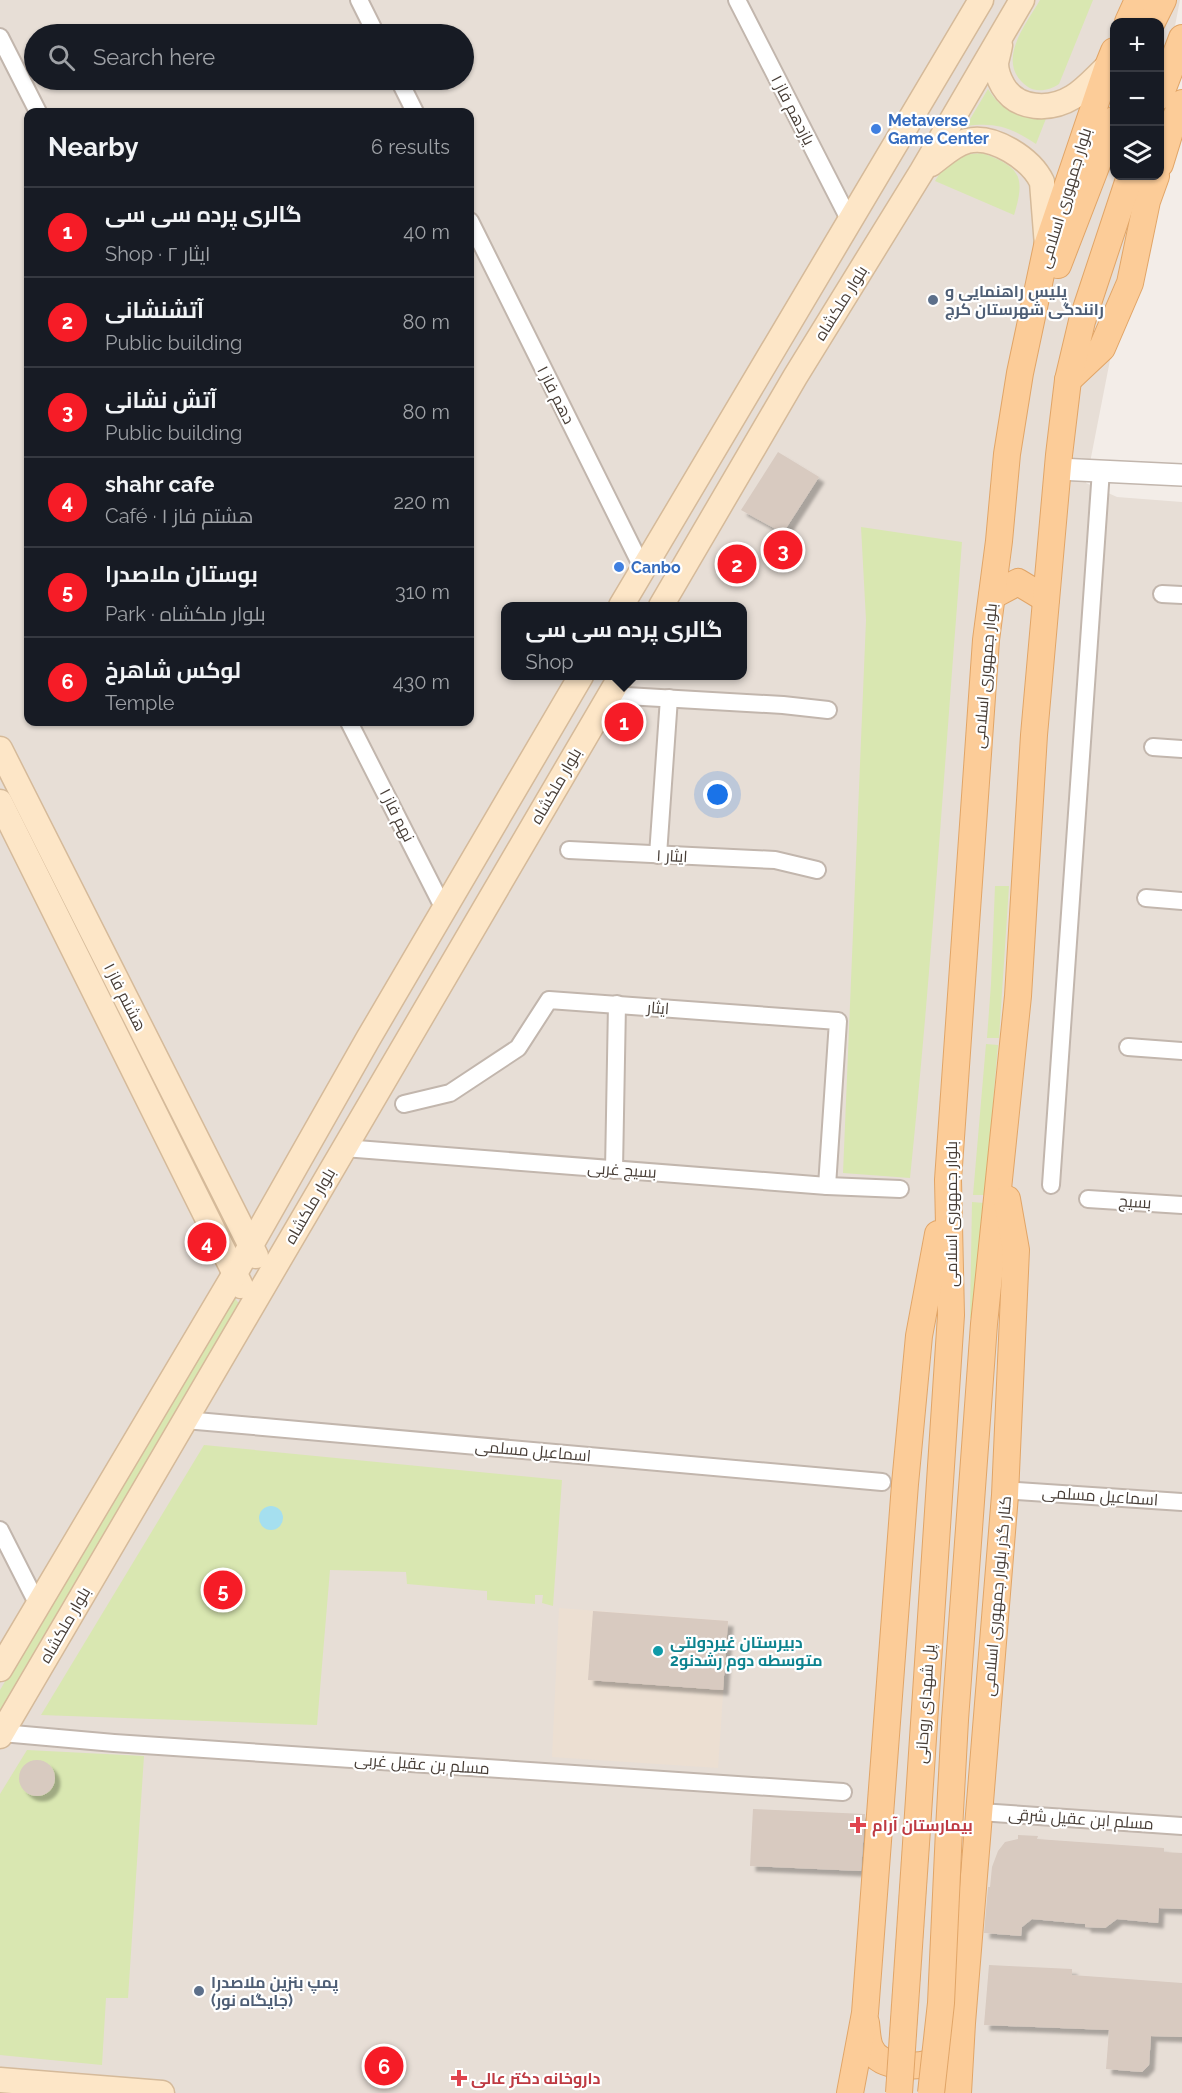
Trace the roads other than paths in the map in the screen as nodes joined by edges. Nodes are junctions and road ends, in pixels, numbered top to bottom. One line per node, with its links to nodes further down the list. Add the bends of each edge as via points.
1 (359, 0): 9 (street)
2 (737, 0): 27 (street, یازدهم فاز ۱)
3 (981, 0): 27 (main road, بلوار ملکشاه)
4 (1022, 0): 10 (main road, بلوار ملکشاه)
5 (1138, 0): 7 (main road)
6 (1162, 0): 8 (main road)
7 (1130, 18)
8 (1154, 18)
9 (371, 24)
10 (1003, 34): 13 (main road, via 996,64 998,75 1006,92 1025,105 1043,106 1073,97); 24 (main road, بلوار ملکشاه)
11 (0, 37): 15 (street)
12 (1182, 38): 16 (main road)
13 (1110, 59)
14 (1110, 61): 29 (main road, بلوار جمهوری اسلامی)
15 (24, 84)
16 (1164, 85)
17 (27, 90): 20 (street)
18 (404, 90): 21 (street)
19 (1182, 103): 23 (main road)
20 (36, 108)
21 (413, 108)
22 (1112, 126): 30 (main road)
23 (1164, 151)
24 (922, 171): 29 (main road, via 967,141 991,142 1012,151 1031,166 1042,182); 32 (main road, بلوار ملکشاه)
25 (1129, 180): 33 (main road, via 1082,321)
26 (1155, 180): 33 (main road, via 1130,283 1102,348)
27 (850, 221): 31 (main road, بلوار ملکشاه)
28 (474, 229): 39 (street, دهم فاز ۱)
29 (1047, 246): 30 (main road, بلوار جمهوری اسلامی)
30 (1023, 357): 41 (main road, بلوار جمهوری اسلامی, via 1007,454)
31 (762, 369): 32 (main road, via 772,385 786,384); 34 (main road, بلوار ملکشاه)
32 (795, 377): 37 (main road, بلوار ملکشاه)
33 (1068, 380): 35 (main road)
34 (711, 454): 37 (main road, via 733,453); 39 (main road, بلوار ملکشاه)
35 (1058, 469): 36 (street); 43 (main road)
36 (1101, 470): 38 (street); 69 (street)
37 (739, 474): 45 (main road, بلوار ملکشاه)
38 (1182, 475)
39 (643, 569): 44 (main road, بلوار ملکشاه)
40 (1162, 594): 42 (street)
41 (992, 596): 43 (main road, via 1018,582); 68 (main road, بلوار جمهوری اسلامی)
42 (1182, 596)
43 (1046, 599): 66 (main road)
44 (623, 602)
45 (663, 602)
46 (578, 680): 60 (main road, بلوار ملکشاه)
47 (615, 685): 48 (street); 65 (main road, بلوار ملکشاه)
48 (669, 698): 49 (street); 56 (street)
49 (828, 710)
50 (351, 726): 60 (street, نهم فاز ۱)
51 (1153, 747): 53 (street)
52 (0, 749): 74 (main road, هشتم فاز ۱)
53 (1182, 749)
54 (0, 802): 75 (main road, هشتم فاز ۱)
55 (569, 850): 56 (street, ایثار ۱)
56 (658, 855): 57 (street, ایثار ۱, via 775,860)
57 (818, 870)
58 (1146, 898): 59 (street)
59 (1182, 901)
60 (444, 909): 74 (main road, بلوار ملکشاه)
61 (617, 1004): 64 (street, ایثار, via 549,1000 518,1048 450,1093); 67 (street); 70 (street, ایثار, via 838,1021)
62 (1128, 1047): 63 (street)
63 (1182, 1051)
64 (404, 1104)
65 (344, 1148): 67 (street, بسیج غربی); 76 (main road, بلوار ملکشاه)
66 (1002, 1168): 88 (main road, کنار گذر بلوار جمهوری اسلامی, via 1016,1250 1005,1495); 96 (main road, پل شهدای روحانی, bridge, via 984,1324 955,1720 941,2003)
67 (614, 1170): 70 (street, بسیج غربی)
68 (948, 1180): 78 (main road, بلوار جمهوری اسلامی); 90 (main road, via 919,1336)
69 (1051, 1185)
70 (827, 1186): 71 (street, بسیج غربی)
71 (900, 1189)
72 (1088, 1198): 73 (street, بسیج)
73 (1182, 1205)
74 (250, 1246): 75 (main road, بلوار ملکشاه); 76 (main road, هشتم فاز ۱)
75 (234, 1275): 77 (main road, هشتم فاز ۱); 84 (main road, بلوار ملکشاه)
76 (268, 1278): 77 (main road, بلوار ملکشاه)
77 (251, 1307): 79 (main road, بلوار ملکشاه)
78 (951, 1315): 95 (main road, پل شهدای روحانی, bridge)
79 (185, 1420): 80 (street, اسماعیل مسلمی); 86 (main road, بلوار ملکشاه)
80 (882, 1482)
81 (1017, 1491): 82 (street, اسماعیل مسلمی)
82 (1182, 1502)
83 (0, 1530): 84 (street)
84 (38, 1605): 85 (main road, بلوار ملکشاه)
85 (0, 1669)
86 (1, 1735): 87 (street, مسلم بن عقیل غربی)
87 (843, 1792)
88 (980, 1812): 89 (street, مسلم ابن عقیل شرقی); 91 (main road, کنار گذر بلوار جمهوری اسلامی)
89 (1182, 1826)
90 (865, 2013): 91 (main road, via 870,2048 881,2060 896,2064 941,2059 952,2052); 94 (main road)
91 (962, 2023): 97 (main road)
92 (0, 2080): 93 (main road)
93 (162, 2093)
94 (850, 2093)
95 (899, 2093)
96 (931, 2093)
97 (958, 2093)

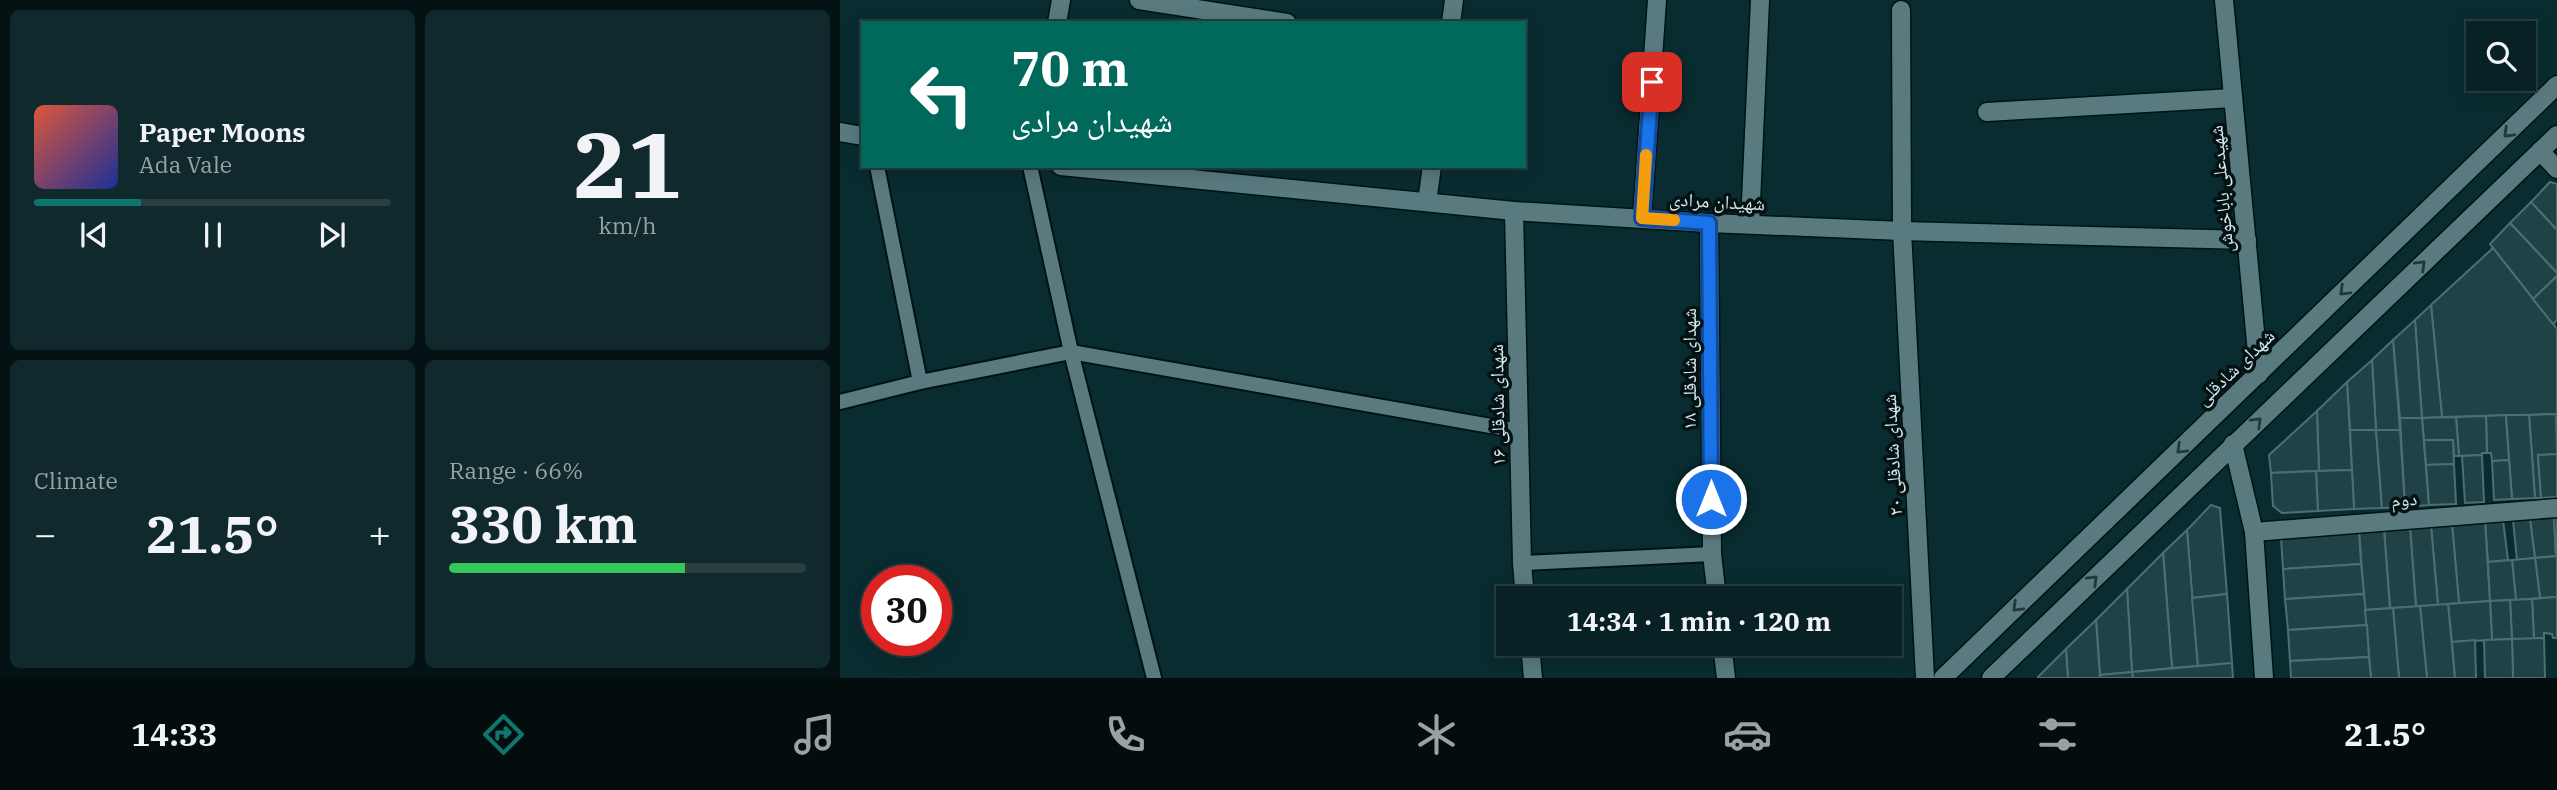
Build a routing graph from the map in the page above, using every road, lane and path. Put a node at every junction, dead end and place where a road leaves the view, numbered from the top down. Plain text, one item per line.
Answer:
1 (1061, 0) edge
2 (1139, 0) edge
3 (1454, 0) edge
4 (1657, 0) edge
5 (1760, 0) edge
6 (2224, 0) edge
7 (1901, 10) dead end
8 (1057, 21) edge
9 (1274, 21) edge
10 (1451, 21) edge
11 (2557, 85) edge
12 (2234, 98) junction
13 (1987, 112) dead end
14 (840, 132) edge
15 (2557, 135) edge
16 (861, 136) edge
17 (2540, 151) junction
18 (877, 168) edge
19 (1030, 168) edge
20 (1080, 168) edge
21 (1432, 168) edge
22 (2557, 169) edge
23 (1427, 202) junction
24 (1514, 211) junction
25 (1642, 218) junction
26 (1709, 223) junction
27 (1750, 224) junction
28 (1902, 230) junction
29 (2247, 240) junction
30 (1071, 352) junction
31 (2259, 373) junction
32 (920, 382) junction
33 (840, 402) edge
34 (1519, 430) junction
35 (2233, 444) junction
36 (2557, 508) edge
37 (2254, 532) junction
38 (1712, 554) junction
39 (1522, 563) junction
40 (1524, 586) edge
41 (1716, 586) edge
42 (1531, 656) edge
43 (1723, 656) edge
44 (1154, 678) edge
45 (1533, 678) edge
46 (1726, 678) edge
47 (1925, 678) edge
48 (1943, 678) edge
49 (1991, 678) edge
50 (2264, 678) edge

1 - 8 street
2 - 9 street
3 - 10 street
4 - 25 street
5 - 27 street
6 - 12 street, شهیدعلی باباخوش
7 - 28 street, شهدای شادقلی ۲۰
11 -> 31 street, شهدای شادقلی
12 - 13 street
12 - 29 street, شهیدعلی باباخوش
14 - 16 street
15 - 17 street
17 - 22 street
35 -> 17 street
18 - 32 lane
19 - 30 lane
20 - 23 street, شهیدان مرادی
21 - 23 street
23 - 24 street, شهیدان مرادی
24 - 25 street, شهیدان مرادی
24 - 34 street, شهدای شادقلی ۱۶
25 - 26 street, شهیدان مرادی
26 - 27 street, شهیدان مرادی
26 - 38 street, شهدای شادقلی ۱۸
27 - 28 street, شهیدان مرادی
28 - 29 street, شهیدان مرادی
28 - 47 street, شهدای شادقلی ۲۰
29 - 31 street, شهیدعلی باباخوش
30 - 32 lane
30 - 34 lane
30 - 44 lane
31 -> 48 street, شهدای شادقلی
32 - 33 lane
34 - 39 street, شهدای شادقلی ۱۶
35 - 37 street
49 -> 35 street
36 - 37 street, دوم
37 - 50 street
38 - 39 lane
38 - 41 street, شهدای شادقلی ۱۸
39 - 40 street, شهدای شادقلی ۱۶
42 - 45 street
43 - 46 street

----------------------------------------

> _Work to be completed_
What is the number of lines in this listing that contain the word "بسیج"? Answer with that number and nothing else.

> _Answer space_
4